TASK REQUIREMENTS - With the pictures removed, write out the data below exactly.

┄┄┄┄┄┄┄┄┄┄

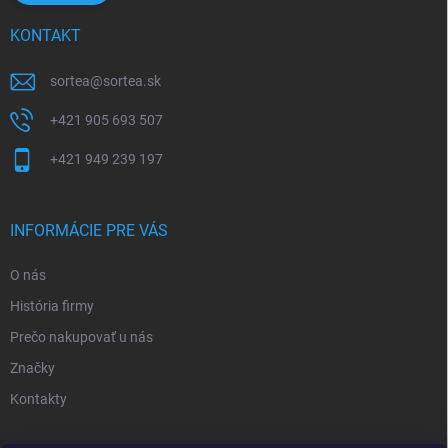
KONTAKT
sortea
@
sortea.sk
+421 905 693 507
+421 949 239 197
INFORMÁCIE PRE VÁS
O nás
História firmy
Prečo nakupovať u nás
Značky
Kontakty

┄┄┄┄┄┄┄┄┄┄

REPLY TO THE TASK -
KONTAKT
sortea
@
sortea.sk
+421 905 693 507
+421 949 239 197
INFORMÁCIE PRE VÁS
O nás
História firmy
Prečo nakupovať u nás
Značky
Kontakty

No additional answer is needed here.